━━ Raw data
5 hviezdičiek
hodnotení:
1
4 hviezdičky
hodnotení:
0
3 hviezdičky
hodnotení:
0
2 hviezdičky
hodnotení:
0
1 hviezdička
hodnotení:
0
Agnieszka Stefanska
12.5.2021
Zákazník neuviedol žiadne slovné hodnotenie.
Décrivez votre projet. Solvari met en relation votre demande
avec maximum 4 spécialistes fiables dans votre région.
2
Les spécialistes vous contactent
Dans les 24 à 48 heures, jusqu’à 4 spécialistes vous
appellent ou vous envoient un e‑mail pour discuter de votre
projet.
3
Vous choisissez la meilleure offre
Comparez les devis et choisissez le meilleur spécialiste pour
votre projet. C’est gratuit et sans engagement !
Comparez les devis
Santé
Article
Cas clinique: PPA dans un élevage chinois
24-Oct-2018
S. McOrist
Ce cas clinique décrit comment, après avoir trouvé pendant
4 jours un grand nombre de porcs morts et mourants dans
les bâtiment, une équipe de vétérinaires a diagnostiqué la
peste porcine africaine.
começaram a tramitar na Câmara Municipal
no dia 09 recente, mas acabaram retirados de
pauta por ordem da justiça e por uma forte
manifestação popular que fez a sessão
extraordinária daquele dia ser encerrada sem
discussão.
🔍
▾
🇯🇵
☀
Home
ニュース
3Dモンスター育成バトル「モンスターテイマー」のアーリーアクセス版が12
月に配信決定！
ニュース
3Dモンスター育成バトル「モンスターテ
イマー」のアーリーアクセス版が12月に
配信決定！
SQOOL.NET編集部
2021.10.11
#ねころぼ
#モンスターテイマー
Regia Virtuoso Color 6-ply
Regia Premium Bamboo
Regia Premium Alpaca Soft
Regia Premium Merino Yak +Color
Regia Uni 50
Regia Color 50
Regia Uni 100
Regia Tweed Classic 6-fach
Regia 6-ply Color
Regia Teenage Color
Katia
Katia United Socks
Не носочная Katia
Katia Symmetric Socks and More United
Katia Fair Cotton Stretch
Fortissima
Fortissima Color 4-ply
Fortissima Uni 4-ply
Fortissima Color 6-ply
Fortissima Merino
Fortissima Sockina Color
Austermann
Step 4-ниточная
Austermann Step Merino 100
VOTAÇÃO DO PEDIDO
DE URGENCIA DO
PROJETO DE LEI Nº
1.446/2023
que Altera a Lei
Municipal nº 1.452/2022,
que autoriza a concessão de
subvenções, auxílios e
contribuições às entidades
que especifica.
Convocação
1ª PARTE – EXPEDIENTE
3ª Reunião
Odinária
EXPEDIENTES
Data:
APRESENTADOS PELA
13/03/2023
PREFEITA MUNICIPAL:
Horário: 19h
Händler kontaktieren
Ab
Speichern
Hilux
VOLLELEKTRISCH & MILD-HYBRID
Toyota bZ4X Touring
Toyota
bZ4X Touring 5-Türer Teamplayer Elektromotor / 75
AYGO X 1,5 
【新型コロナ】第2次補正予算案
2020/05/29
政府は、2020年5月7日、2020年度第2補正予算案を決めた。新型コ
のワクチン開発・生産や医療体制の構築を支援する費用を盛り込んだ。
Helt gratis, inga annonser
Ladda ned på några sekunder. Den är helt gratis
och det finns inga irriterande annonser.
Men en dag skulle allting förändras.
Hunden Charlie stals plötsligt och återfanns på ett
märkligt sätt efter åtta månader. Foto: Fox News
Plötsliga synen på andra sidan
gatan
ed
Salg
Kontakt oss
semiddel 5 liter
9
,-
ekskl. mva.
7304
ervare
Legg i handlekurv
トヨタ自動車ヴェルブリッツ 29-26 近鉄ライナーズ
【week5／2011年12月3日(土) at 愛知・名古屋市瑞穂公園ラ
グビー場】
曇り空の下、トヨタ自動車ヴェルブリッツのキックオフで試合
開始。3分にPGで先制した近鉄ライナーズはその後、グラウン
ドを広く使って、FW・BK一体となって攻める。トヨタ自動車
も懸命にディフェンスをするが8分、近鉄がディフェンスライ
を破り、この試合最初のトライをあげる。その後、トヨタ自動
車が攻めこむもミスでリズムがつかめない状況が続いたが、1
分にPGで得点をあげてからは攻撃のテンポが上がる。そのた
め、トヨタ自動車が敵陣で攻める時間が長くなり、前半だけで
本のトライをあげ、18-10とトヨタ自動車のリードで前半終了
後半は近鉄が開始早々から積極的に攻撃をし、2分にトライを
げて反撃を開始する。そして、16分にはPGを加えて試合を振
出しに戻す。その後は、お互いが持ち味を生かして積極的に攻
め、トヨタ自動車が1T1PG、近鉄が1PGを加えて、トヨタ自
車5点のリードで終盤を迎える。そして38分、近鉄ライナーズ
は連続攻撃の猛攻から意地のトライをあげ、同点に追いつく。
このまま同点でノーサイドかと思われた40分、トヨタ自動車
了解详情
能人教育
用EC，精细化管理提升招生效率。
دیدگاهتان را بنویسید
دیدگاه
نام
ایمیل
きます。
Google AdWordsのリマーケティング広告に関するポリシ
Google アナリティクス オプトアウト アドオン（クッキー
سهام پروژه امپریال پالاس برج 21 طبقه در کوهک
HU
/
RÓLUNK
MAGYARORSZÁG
━━━━
◆ What is required
Convert every line of the entries above into a Markdown table with the columns "Row" and "Line", numbering the rows in order and omitting any blank lines.

◆ Answer for this exercise
| Row | Line |
|---|---|
| 1 | 5 hviezdičiek |
| 2 | hodnotení: |
| 3 | 1 |
| 4 | 4 hviezdičky |
| 5 | hodnotení: |
| 6 | 0 |
| 7 | 3 hviezdičky |
| 8 | hodnotení: |
| 9 | 0 |
| 10 | 2 hviezdičky |
| 11 | hodnotení: |
| 12 | 0 |
| 13 | 1 hviezdička |
| 14 | hodnotení: |
| 15 | 0 |
| 16 | Agnieszka Stefanska |
| 17 | 12.5.2021 |
| 18 | Zákazník neuviedol žiadne slovné hodnotenie. |
| 19 | Décrivez votre projet. Solvari met en relation votre demande |
| 20 | avec maximum 4 spécialistes fiables dans votre région. |
| 21 | 2 |
| 22 | Les spécialistes vous contactent |
| 23 | Dans les 24 à 48 heures, jusqu’à 4 spécialistes vous |
| 24 | appellent ou vous envoient un e‑mail pour discuter de votre |
| 25 | projet. |
| 26 | 3 |
| 27 | Vous choisissez la meilleure offre |
| 28 | Comparez les devis et choisissez le meilleur spécialiste pour |
| 29 | votre projet. C’est gratuit et sans engagement ! |
| 30 | Comparez les devis |
| 31 | Santé |
| 32 | Article |
| 33 | Cas clinique: PPA dans un élevage chinois |
| 34 | 24-Oct-2018 |
| 35 | S. McOrist |
| 36 | Ce cas clinique décrit comment, après avoir trouvé pendant |
| 37 | 4 jours un grand nombre de porcs morts et mourants dans |
| 38 | les bâtiment, une équipe de vétérinaires a diagnostiqué la |
| 39 | peste porcine africaine. |
| 40 | começaram a tramitar na Câmara Municipal |
| 41 | no dia 09 recente, mas acabaram retirados de |
| 42 | pauta por ordem da justiça e por uma forte |
| 43 | manifestação popular que fez a sessão |
| 44 | extraordinária daquele dia ser encerrada sem |
| 45 | discussão. |
| 46 | 🔍 |
| 47 | ▾ |
| 48 | 🇯🇵 |
| 49 | ☀ |
| 50 | Home |
| 51 | ニュース |
| 52 | 3Dモンスター育成バトル「モンスターテイマー」のアーリーアクセス版が12 |
| 53 | 月に配信決定！ |
| 54 | ニュース |
| 55 | 3Dモンスター育成バトル「モンスターテ |
| 56 | イマー」のアーリーアクセス版が12月に |
| 57 | 配信決定！ |
| 58 | SQOOL.NET編集部 |
| 59 | 2021.10.11 |
| 60 | #ねころぼ |
| 61 | #モンスターテイマー |
| 62 | Regia Virtuoso Color 6-ply |
| 63 | Regia Premium Bamboo |
| 64 | Regia Premium Alpaca Soft |
| 65 | Regia Premium Merino Yak +Color |
| 66 | Regia Uni 50 |
| 67 | Regia Color 50 |
| 68 | Regia Uni 100 |
| 69 | Regia Tweed Classic 6-fach |
| 70 | Regia 6-ply Color |
| 71 | Regia Teenage Color |
| 72 | Katia |
| 73 | Katia United Socks |
| 74 | Не носочная Katia |
| 75 | Katia Symmetric Socks and More United |
| 76 | Katia Fair Cotton Stretch |
| 77 | Fortissima |
| 78 | Fortissima Color 4-ply |
| 79 | Fortissima Uni 4-ply |
| 80 | Fortissima Color 6-ply |
| 81 | Fortissima Merino |
| 82 | Fortissima Sockina Color |
| 83 | Austermann |
| 84 | Step 4-ниточная |
| 85 | Austermann Step Merino 100 |
| 86 | VOTAÇÃO DO PEDIDO |
| 87 | DE URGENCIA DO |
| 88 | PROJETO DE LEI Nº |
| 89 | 1.446/2023 |
| 90 | que Altera a Lei |
| 91 | Municipal nº 1.452/2022, |
| 92 | que autoriza a concessão de |
| 93 | subvenções, auxílios e |
| 94 | contribuições às entidades |
| 95 | que especifica. |
| 96 | Convocação |
| 97 | 1ª PARTE – EXPEDIENTE |
| 98 | 3ª Reunião |
| 99 | Odinária |
| 100 | EXPEDIENTES |
| 101 | Data: |
| 102 | APRESENTADOS PELA |
| 103 | 13/03/2023 |
| 104 | PREFEITA MUNICIPAL: |
| 105 | Horário: 19h |
| 106 | Händler kontaktieren |
| 107 | Ab |
| 108 | Speichern |
| 109 | Hilux |
| 110 | VOLLELEKTRISCH & MILD-HYBRID |
| 111 | Toyota bZ4X Touring |
| 112 | Toyota |
| 113 | bZ4X Touring 5-Türer Teamplayer Elektromotor / 75 |
| 114 | AYGO X 1,5  |
| 115 | 【新型コロナ】第2次補正予算案 |
| 116 | 2020/05/29 |
| 117 | 政府は、2020年5月7日、2020年度第2補正予算案を決めた。新型コ |
| 118 | のワクチン開発・生産や医療体制の構築を支援する費用を盛り込んだ。 |
| 119 | Helt gratis, inga annonser |
| 120 | Ladda ned på några sekunder. Den är helt gratis |
| 121 | och det finns inga irriterande annonser. |
| 122 | Men en dag skulle allting förändras. |
| 123 | Hunden Charlie stals plötsligt och återfanns på ett |
| 124 | märkligt sätt efter åtta månader. Foto: Fox News |
| 125 | Plötsliga synen på andra sidan |
| 126 | gatan |
| 127 | ed |
| 128 | Salg |
| 129 | Kontakt oss |
| 130 | semiddel 5 liter |
| 131 | 9 |
| 132 | ,- |
| 133 | ekskl. mva. |
| 134 | 7304 |
| 135 | ervare |
| 136 | Legg i handlekurv |
| 137 | トヨタ自動車ヴェルブリッツ 29-26 近鉄ライナーズ |
| 138 | 【week5／2011年12月3日(土) at 愛知・名古屋市瑞穂公園ラ |
| 139 | グビー場】 |
| 140 | 曇り空の下、トヨタ自動車ヴェルブリッツのキックオフで試合 |
| 141 | 開始。3分にPGで先制した近鉄ライナーズはその後、グラウン |
| 142 | ドを広く使って、FW・BK一体となって攻める。トヨタ自動車 |
| 143 | も懸命にディフェンスをするが8分、近鉄がディフェンスライ |
| 144 | を破り、この試合最初のトライをあげる。その後、トヨタ自動 |
| 145 | 車が攻めこむもミスでリズムがつかめない状況が続いたが、1 |
| 146 | 分にPGで得点をあげてからは攻撃のテンポが上がる。そのた |
| 147 | め、トヨタ自動車が敵陣で攻める時間が長くなり、前半だけで |
| 148 | 本のトライをあげ、18-10とトヨタ自動車のリードで前半終了 |
| 149 | 後半は近鉄が開始早々から積極的に攻撃をし、2分にトライを |
| 150 | げて反撃を開始する。そして、16分にはPGを加えて試合を振 |
| 151 | 出しに戻す。その後は、お互いが持ち味を生かして積極的に攻 |
| 152 | め、トヨタ自動車が1T1PG、近鉄が1PGを加えて、トヨタ自 |
| 153 | 車5点のリードで終盤を迎える。そして38分、近鉄ライナーズ |
| 154 | は連続攻撃の猛攻から意地のトライをあげ、同点に追いつく。 |
| 155 | このまま同点でノーサイドかと思われた40分、トヨタ自動車 |
| 156 | 了解详情 |
| 157 | 能人教育 |
| 158 | 用EC，精细化管理提升招生效率。 |
| 159 | دیدگاهتان را بنویسید |
| 160 | دیدگاه |
| 161 | نام |
| 162 | ایمیل |
| 163 | きます。 |
| 164 | Google AdWordsのリマーケティング広告に関するポリシ |
| 165 | Google アナリティクス オプトアウト アドオン（クッキー |
| 166 | سهام پروژه امپریال پالاس برج 21 طبقه در کوهک |
| 167 | HU |
| 168 | / |
| 169 | RÓLUNK |
| 170 | MAGYARORSZÁG |